# DOCUMENT PASSAGE
= = = = = = =

It's an ordinary strip mall in a Calgary industrial park, but for
hundreds of methadone patients, it represents the loophole that will
save their clinic, or the noose that will finally kill it.

By this time next week, Second Chance Recovery will know whether a
last-ditch attempt to find a home in Calgary is a success -- and if it
isn't, the 500 addicts who use the clinic are out of luck.

"Just as a practical matter, I think this one is the last straw -- if
we don't get this, I think it's over," said Hugh Ham, the lawyer who
speaks for the forsaken treatment centre.

"I don't know if we could do any more."

Two months after promising to vacate a Braeside strip mall in the face
of neighbourhood fear and fury, Second Chance is now eyeing an
industrial area, where Calgary's silly rules may not apply.

The loophole, in a city which doesn't allow medical clinics to operate
in industrial zones, is the vacant space is in a strip mall, where the
city does allow clinics.

Ham said the strip mall's landlord is sympathetic, and they are now
determining whether the clinic can legally operate without the city
shutting it down.

"By this time next week, we'll know if we're making the application to
move in," said Ham.

It'll be the fifth attempt by the private facility to find a home in
Calgary.

Faced with ridiculous zoning rules and communities filled with
loathing over druggies trying to get better, it's been a hopeless
quest so far.

Second Chance was downtown until angry neighbours forced it into a
northeast industrial area.

Then the city demanded the clinic close because it violated zoning
laws.

= = = = = = =

# REQUIRED ACTION
In the article on the Calgary methadone clinic, rewrite the paragraph beginning "Two months after promising" in a single shorter sentence that keeps its main facts. The listing is not required for this work.

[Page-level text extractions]
= = = = = = =

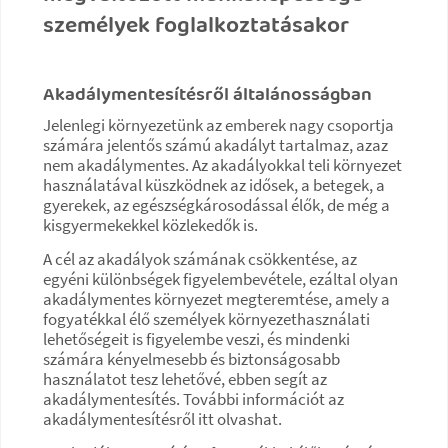
személyek foglalkoztatásakor
Akadálymentesítésről általánosságban
Jelenlegi környezetünk az emberek nagy csoportja
számára jelentős számú akadályt tartalmaz, azaz
nem akadálymentes. Az akadályokkal teli környezet
használatával küszködnek az idősek, a betegek, a
gyerekek, az egészségkárosodással élők, de még a
kisgyermekekkel közlekedők is.
A cél az akadályok számának csökkentése, az
egyéni különbségek figyelembevétele, ezáltal olyan
akadálymentes környezet megteremtése, amely a
fogyatékkal élő személyek környezethasználati
lehetőségeit is figyelembe veszi, és mindenki
számára kényelmesebb és biztonságosabb
használatot tesz lehetővé, ebben segít az
akadálymentesítés. További információt az
akadálymentesítésről itt olvashat.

= = = = = = =

# WRITTEN RESPONSE
Two months after agreeing to leave a Braeside strip mall amid neighborhood fear and anger, Second Chance is considering an industrial area where Calgary's rules may not apply.